→ Information supplied:

- - -

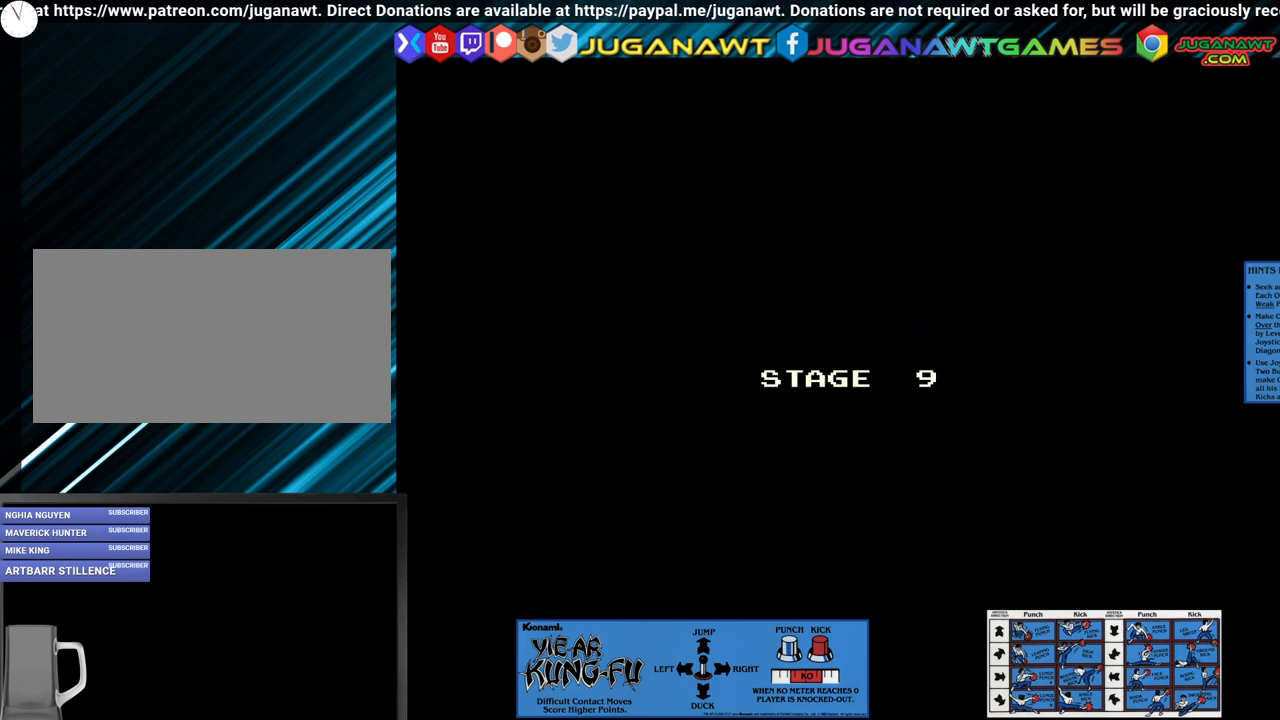
{"buttons": [], "left_stick": "center", "events": []}
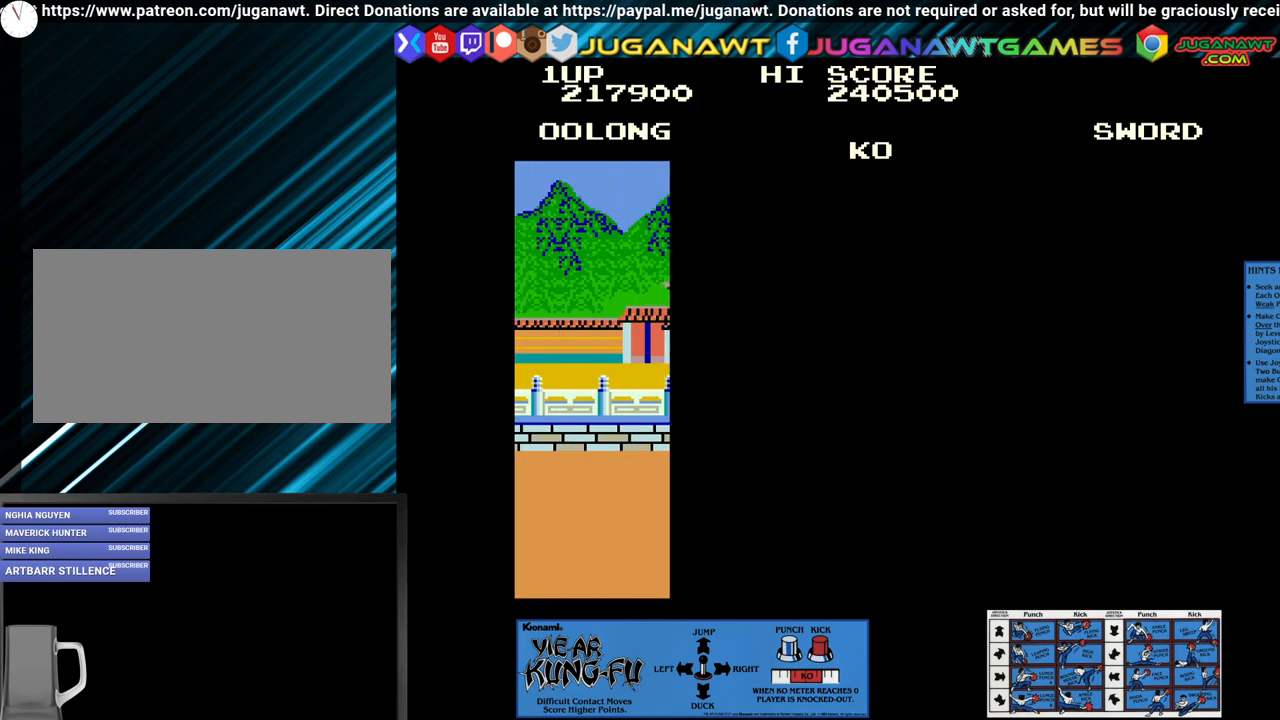
{"buttons": [], "left_stick": "up-right", "events": [[417, "left_stick", "up-right"]]}
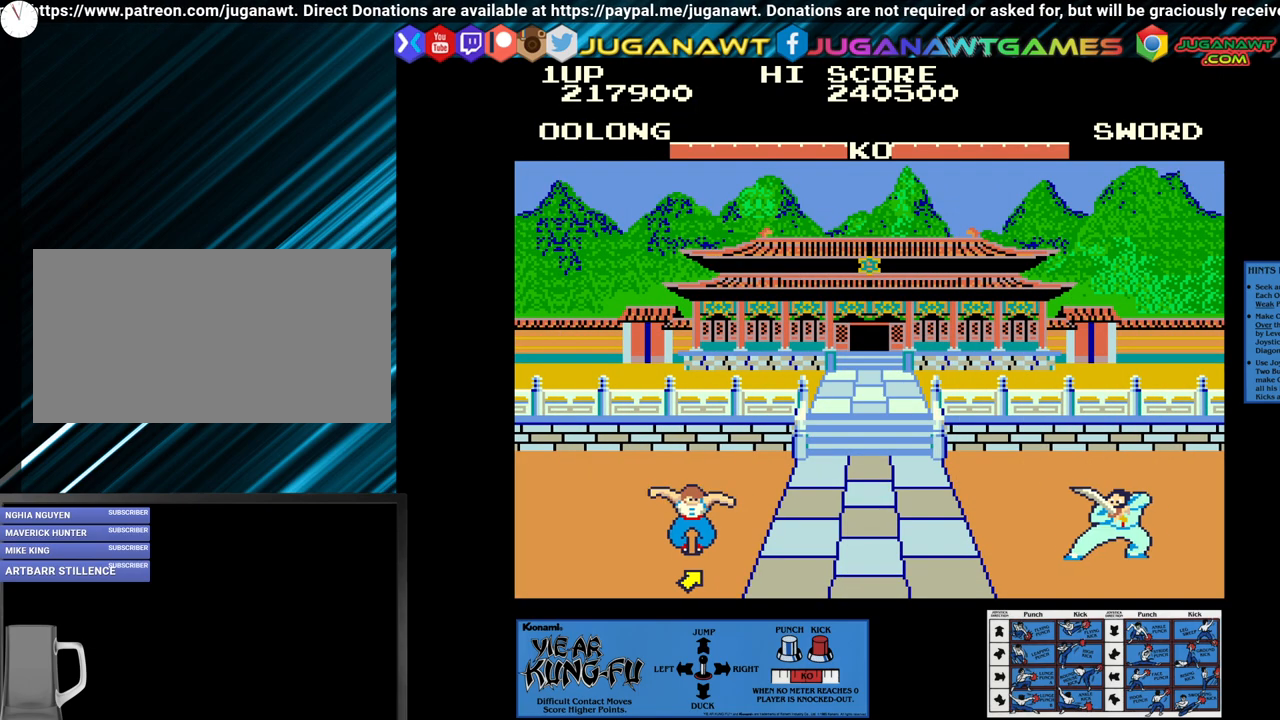
{"buttons": ["SQUARE"], "left_stick": "center", "events": [[150, "left_stick", "center"], [283, "SQUARE", "down"], [367, "left_stick", "down"], [450, "left_stick", "center"]]}
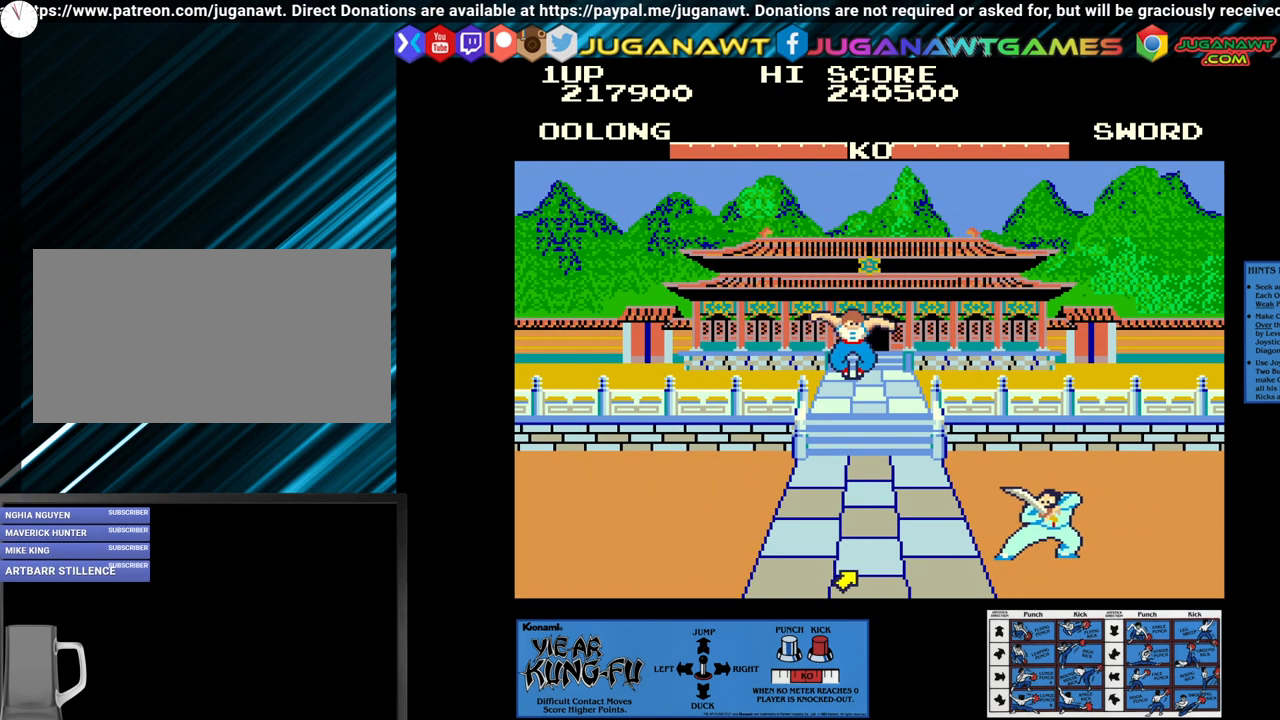
{"buttons": ["SQUARE"], "left_stick": "down", "events": [[17, "left_stick", "down"], [117, "left_stick", "center"], [250, "left_stick", "down"], [333, "left_stick", "center"], [450, "left_stick", "down"]]}
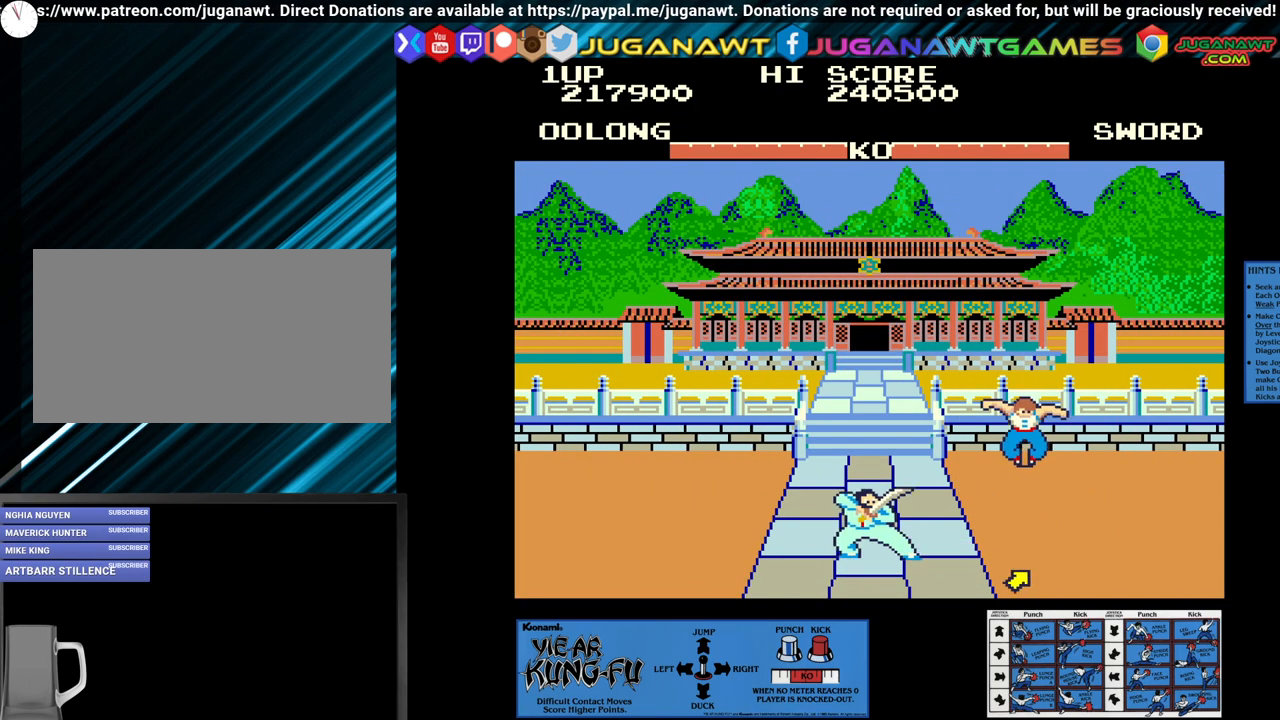
{"buttons": [], "left_stick": "up-left", "events": [[33, "left_stick", "center"], [117, "left_stick", "down"], [217, "left_stick", "center"], [367, "SQUARE", "up"], [467, "left_stick", "up-left"]]}
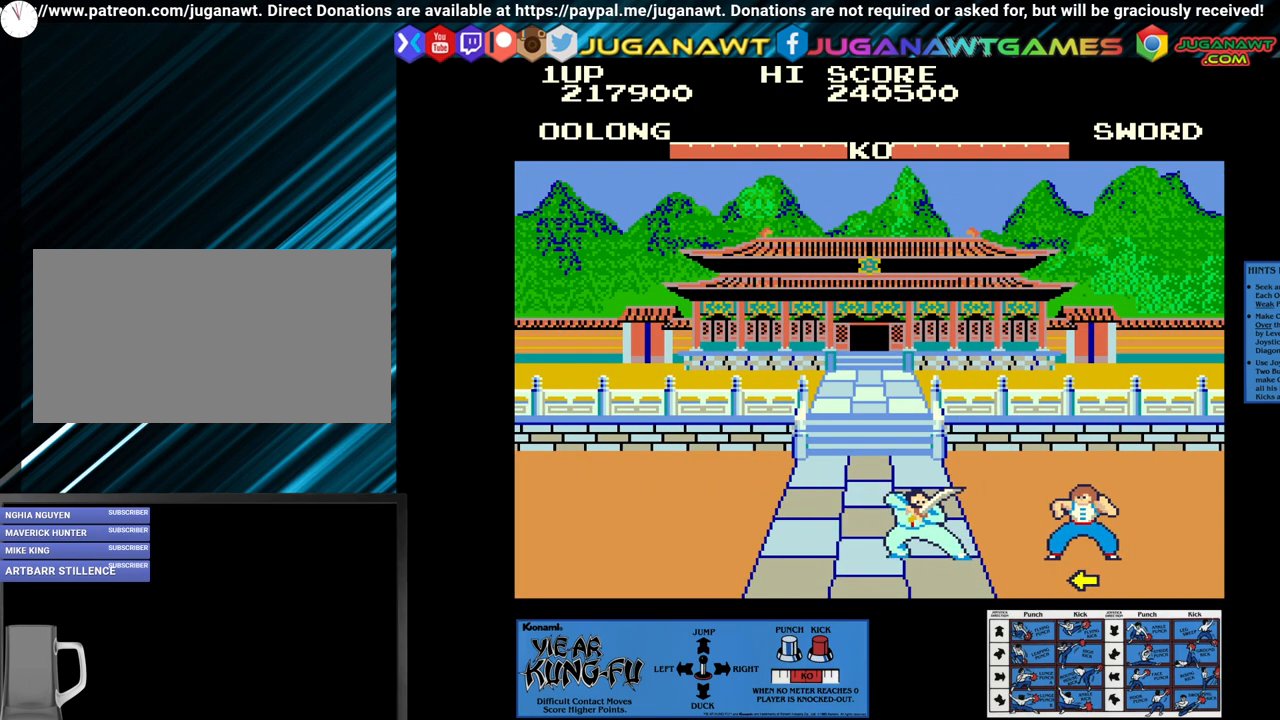
{"buttons": ["SQUARE"], "left_stick": "center", "events": [[167, "left_stick", "center"], [350, "SQUARE", "down"]]}
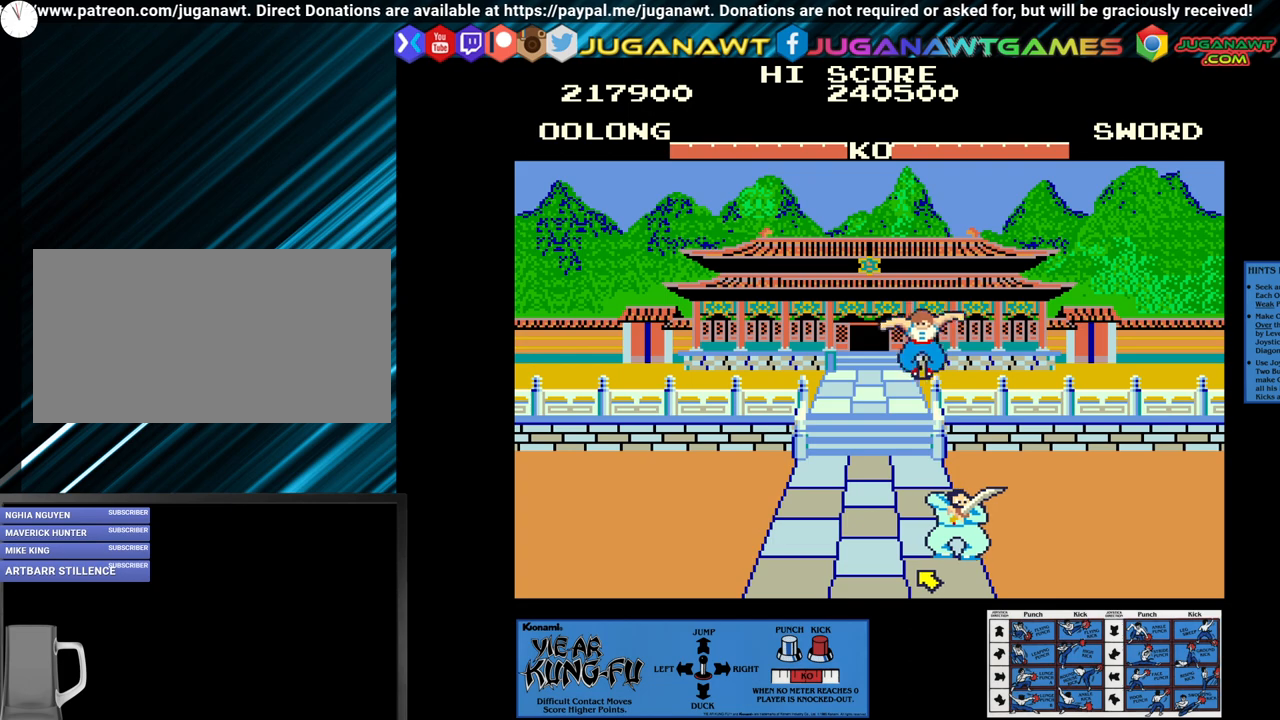
{"buttons": [], "left_stick": "center", "events": [[500, "SQUARE", "up"]]}
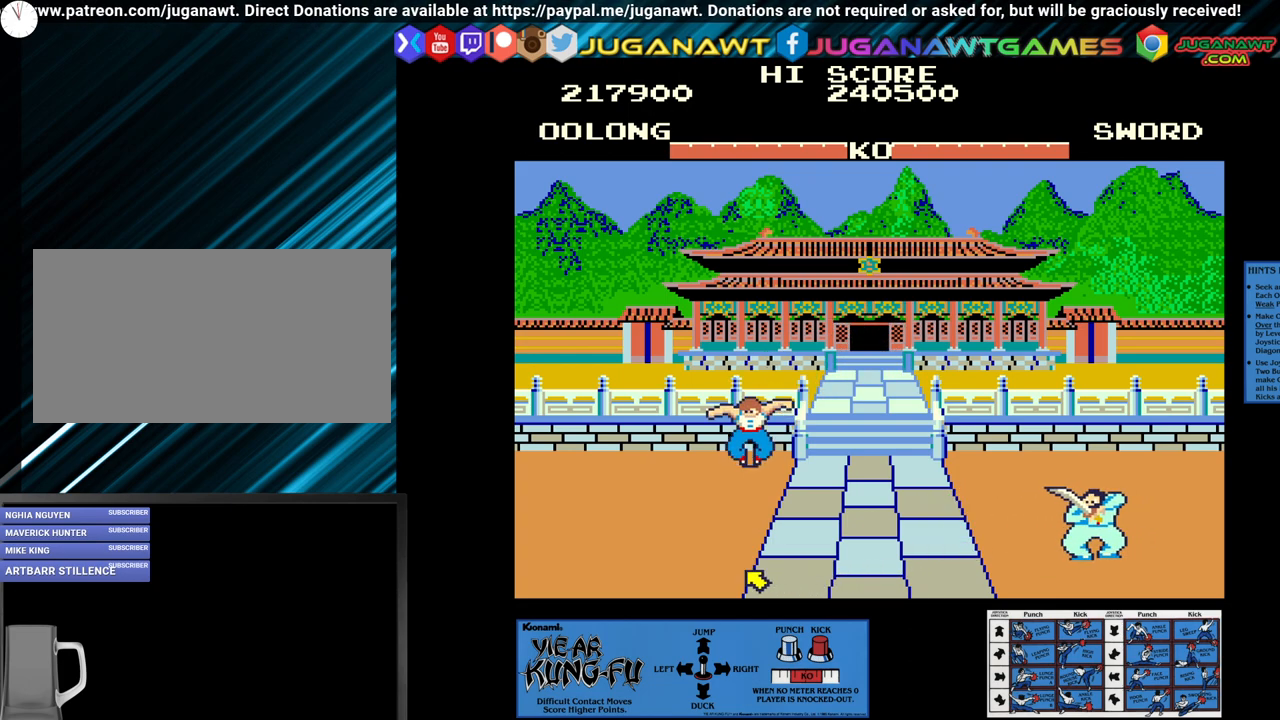
{"buttons": [], "left_stick": "center", "events": [[50, "left_stick", "left"], [417, "left_stick", "center"]]}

- - -

→ What the task requires: Exactly as written, give every entry again, but not the pictures.

→ Worked solution:
{"buttons": [], "left_stick": "center", "events": []}
{"buttons": [], "left_stick": "up-right", "events": [[417, "left_stick", "up-right"]]}
{"buttons": ["SQUARE"], "left_stick": "center", "events": [[150, "left_stick", "center"], [283, "SQUARE", "down"], [367, "left_stick", "down"], [450, "left_stick", "center"]]}
{"buttons": ["SQUARE"], "left_stick": "down", "events": [[17, "left_stick", "down"], [117, "left_stick", "center"], [250, "left_stick", "down"], [333, "left_stick", "center"], [450, "left_stick", "down"]]}
{"buttons": [], "left_stick": "up-left", "events": [[33, "left_stick", "center"], [117, "left_stick", "down"], [217, "left_stick", "center"], [367, "SQUARE", "up"], [467, "left_stick", "up-left"]]}
{"buttons": ["SQUARE"], "left_stick": "center", "events": [[167, "left_stick", "center"], [350, "SQUARE", "down"]]}
{"buttons": [], "left_stick": "center", "events": [[500, "SQUARE", "up"]]}
{"buttons": [], "left_stick": "center", "events": [[50, "left_stick", "left"], [417, "left_stick", "center"]]}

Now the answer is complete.